Como uma parte significativa da população sem acesso bancário não tem internet estável ou conectividade móvel, o suporte de transações offline é necessário. Os especialistas observaram como as CBDCs estão a ser concebidas para suportar capacidades offline robustas. A exploração de tecnologias de alto potencial para comunicação de curto alcance garante pagamentos CBDC resilientes em áreas remotas onde há conectividade limitada.

Como uma infraestrutura digital do sector público, as CBDCs são concebidas para priorizar o bem-estar público em detrimento do lucro comercial. Eliminando os custos gerais inflacionados das camadas de intermediários legados, as CBDCs permitem uma estrutura de custos altamente otimizada.

Em vez de encargos onerosos, os utilizadores beneficiam de custos de transação marginalizados que são de minimis, garantindo que a rede permaneça acessível aos sem acesso bancário e economicamente resiliente para o emissor soberano.

Além disso, a população subbancarizada tem maior probabilidade de confiar nas CBDCs como uma alternativa digital ao dinheiro porque são auxiliadas por uma instituição credível. Ao contrário das restrições de liquidez das entidades financeiras privadas, as CBDCs permanecerão sempre um passivo direto do banco central, tornando-as algo seguras.

Mais importante ainda, as CBDCs fornecem um portal para a população financeiramente excluída participar na economia formal. Isto acontece através da troca suave de dados de transação entre CBDCs e a indústria de serviços financeiros mais ampla.

As CBDCs podem apoiar a partilha de dados que preserva a privacidade, permitindo que os utilizadores partilhem voluntariamente o seu histórico de transações para construir pontuações de crédito para aceder a serviços de poupança, crédito e seguros.

Na ausência de histórico de crédito formal, os credores podem usar dados de transação CBDC como uma fonte legítima para avaliar o comportamento financeiro e a capacidade de crédito. Os prestadores de serviços seriam, portanto, capazes de medir o perfil de risco de um cliente e verificar a identidade para oferecer crédito e outros produtos financeiros.

Rumo à adoção em massa de CBDC

O uso de CBDC está sujeito à literacia digital, infraestrutura de eletricidade e acesso a hardware. Os dados mostram que as nações já fizeram enormes progressos em todas estas frentes.

A Base de Dados Global Findex de 2025 do Grupo do Banco Mundial relatou que 86% dos adultos agora possuem um telemóvel. Além disso, 79% dos adultos agora têm uma conta bancária, e 61% estão a fazer pagamentos digitais nas economias de baixos e médios rendimentos.
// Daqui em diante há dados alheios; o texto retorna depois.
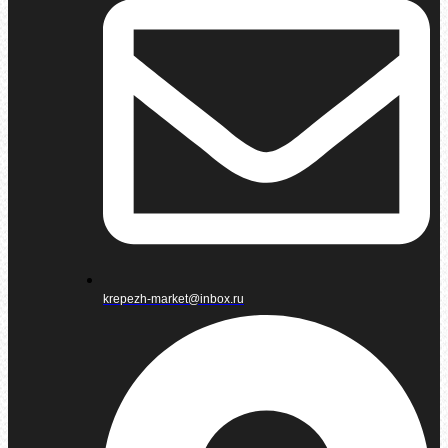
krepezh-market@inbox.ru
Fonte: Base de Dados Global Findex, 2025.

O relatório afirma de forma interessante que "apesar da elevada propriedade de telemóveis e do crescimento na propriedade de contas, 1,3 mil milhões de pessoas ainda não têm contas financeiras." Este grupo de pessoas tem telemóveis, identificação pessoal e cartões SIM, que são necessários para uma conta habilitada digitalmente. 

No entanto, permanecem financeiramente excluídas da economia formal.

Nesta situação, as CBDCs permanecem um dos principais produtos que podem oferecer serviços financeiros seguros, acessíveis e convenientes aos consumidores.

Os bancos centrais e os governos nacionais devem adotar uma abordagem holística e usar CBDCs para ajudar a população financeiramente inexperiente a integrar-se na economia formal.

Opinião de: Xin Yan, cofundador e CEO da Sign.